In other words, the original proposed road impact fee of $928 for a new house now will be about $355 through April 1, 2011, and roughly $473 after that date.

Another example: For a new 1,000-square-foot, 24-hour convenience store, the original proposed fee would have been $27,918. Under Monday's compromise, that operation would pay $10,608 if it is built or annexed prior to April 1, 2011 - or $14,238 after that date.

An impact fee is a one-time charge on a new home or commercial building that is built in or annexed into Kalispell. Its purpose is to help the city pay the extra capital costs of serving that structure.

The proposed road-impact fees are controversial because new buildings would be assessed fees depending upon the amount of traffic they are expected to create. Commercial impact fees vary according to the type of business, its size and its predicted traffic.

High-traffic projects could expect to pay tens of thousands to hundreds of thousands of dollars. Glacier Town Center and its planned centerpiece 550,000-square-foot outdoor shopping center could pay millions of dollars.

That prompted heavy opposition to the fees by Kalispell's biggest developers, the construction industry and the Kalispell Chamber of Commerce. However, there also was substantial public support for the originally proposed fees.

"I think this is the best compromise possible given the divisiveness of the issue," said Mayre Flowers, director of Citizens for a Better Flathead, which pushed for the originally recommended fees.

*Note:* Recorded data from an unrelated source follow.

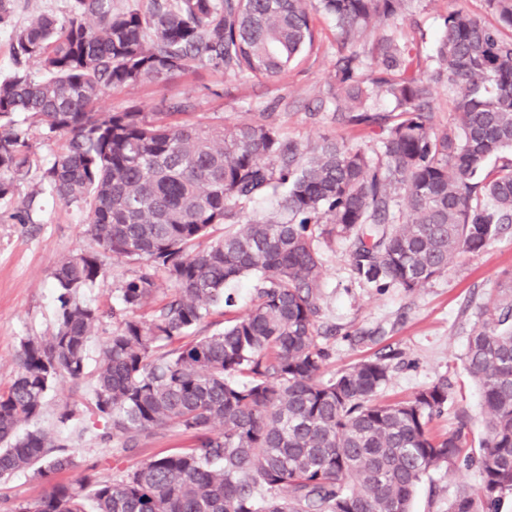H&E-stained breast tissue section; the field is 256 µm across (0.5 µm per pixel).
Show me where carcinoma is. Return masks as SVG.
<instances>
[{"label": "carcinoma", "instance_id": "cac0c4a2", "mask_svg": "<svg viewBox=\"0 0 512 512\" xmlns=\"http://www.w3.org/2000/svg\"><path fill=\"white\" fill-rule=\"evenodd\" d=\"M72 2L60 18L13 30L15 71L0 80V199L32 163L29 120L63 140L37 193L85 210L98 247L56 266L55 332L21 343L18 377L0 393V480L34 467L50 484L16 512H410L424 476L474 465L479 484L448 512H500L512 494V281L477 307L463 357L483 400L477 438L462 419L432 433L448 406L446 377L380 400L388 353L322 379L331 352L318 322L327 236L349 243L356 280L414 292L512 228V0H486L493 24L448 12L428 71L389 29L361 49L368 29L404 16L411 0ZM316 10L336 21V121L379 128L375 146L324 137L308 150L269 120L206 126L182 119L177 103L149 113L100 106L110 88L162 83L197 64L281 74L313 46ZM441 87L452 93L446 125L434 112ZM278 187L277 210L241 221ZM221 224L227 231L200 246ZM102 254L144 269L118 288L121 321L99 355L94 415L125 450L173 426L193 444L113 482L87 473L59 483L76 467L66 438L21 428L57 380L84 376L103 312L82 295ZM161 273L170 293L156 304ZM245 276L256 279L249 312L195 335Z\"/></svg>", "mask_w": 512, "mask_h": 512}]
</instances>
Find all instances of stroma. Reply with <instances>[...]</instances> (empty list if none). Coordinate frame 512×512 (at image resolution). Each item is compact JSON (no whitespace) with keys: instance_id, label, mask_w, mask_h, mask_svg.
Returning a JSON list of instances; mask_svg holds the SVG:
<instances>
[{"instance_id":"stroma-1","label":"stroma","mask_w":512,"mask_h":512,"mask_svg":"<svg viewBox=\"0 0 512 512\" xmlns=\"http://www.w3.org/2000/svg\"><path fill=\"white\" fill-rule=\"evenodd\" d=\"M459 5L476 18H491L485 0H413L410 11L423 32L417 40L423 65L431 63L445 16ZM70 7L71 0H15L11 26L0 28V78L8 77L13 69V29L40 14L64 15ZM313 24V47L276 78L258 81L200 65L163 84L108 90L105 102L115 111L135 105L154 112L162 102L179 101L187 104L191 120L209 126L249 124L268 112L284 139L308 147L326 135L349 145L377 144L379 128L337 123L330 104L335 84L336 24L322 12L314 13ZM29 133L35 152L33 163L16 180L13 195L0 200V392L8 390L18 375L17 353L22 341L47 337L55 329L57 292L52 272L56 264L91 245L85 211L48 197L28 202L43 165L60 147L59 141L43 139L37 126H30ZM320 249L325 269L319 299L320 328L331 350L325 376L362 358L397 351L392 378L380 393L382 400L408 398L444 376L448 379V408L433 421V429L448 430L463 415L474 433H481L485 420L481 397L468 383L461 357L475 325V306L512 279V229L483 252L461 254L447 273L412 293L400 288L380 291L357 281L349 266L346 242L325 240ZM102 262L103 275L84 294L85 300L104 314L87 347L85 376L76 384H56L36 422L37 428L56 431L64 411L78 412L73 424L83 433L68 442L76 467L57 474L61 483L73 482L83 471L98 480L112 481L146 459L192 443L188 434L171 427L161 434L143 436L135 451L126 452L103 438L101 427L90 424L100 349L118 327L110 312L119 304L122 281L140 270L138 262L124 258L106 255ZM478 482L479 472L474 467L433 472L419 484L412 512H448L449 501ZM46 490V482L29 470L0 481V500L12 508H31Z\"/></svg>"}]
</instances>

Ken Kalvig, an attorney representing Glacier Town Center developer Wolford Development, said the council's decisions still left it too hazy for him to calculate the expected road impact fees for Wolford's project.

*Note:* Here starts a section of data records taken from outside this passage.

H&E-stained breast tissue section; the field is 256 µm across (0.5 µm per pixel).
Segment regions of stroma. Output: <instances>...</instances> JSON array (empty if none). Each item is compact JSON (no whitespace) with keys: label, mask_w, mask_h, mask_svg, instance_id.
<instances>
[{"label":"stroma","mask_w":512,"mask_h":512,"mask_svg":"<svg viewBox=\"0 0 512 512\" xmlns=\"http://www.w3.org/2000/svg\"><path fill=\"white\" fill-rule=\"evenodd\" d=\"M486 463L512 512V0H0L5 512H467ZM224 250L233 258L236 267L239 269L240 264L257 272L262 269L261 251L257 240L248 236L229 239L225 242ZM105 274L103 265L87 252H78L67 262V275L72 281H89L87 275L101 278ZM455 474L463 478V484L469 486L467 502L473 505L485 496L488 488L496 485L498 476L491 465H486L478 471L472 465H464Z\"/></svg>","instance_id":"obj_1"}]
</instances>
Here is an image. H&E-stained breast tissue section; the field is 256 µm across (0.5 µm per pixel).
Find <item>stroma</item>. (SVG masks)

Kalvig said there is a high probability that the adopted road impact fees will be challenged in court. He contended they are illegal under Montana law.

However, City Attorney Charles Harball told the council that the fees solidly follow state law.

Phil Harris, developer of Hutton Ranch Plaza, said he is undecided about filing a legal challenge, but suspects someone will contest Monday's decision in court.

"I appreciate the council working as long and hard as it did," Harris said. "But I'm disappointed in a couple of regards."

He criticized the lack of exempting projects already with preliminary plats - saying preliminary plats essentially are contracts between developers and the city, reached after developers already had calculated a project's costs. He said that adding impact fees after a preliminary plat is approved is changing that contract without due process.

Harris also said that if the impact fees scare off a major construction project, the city will lose a significant amount of future property tax revenue.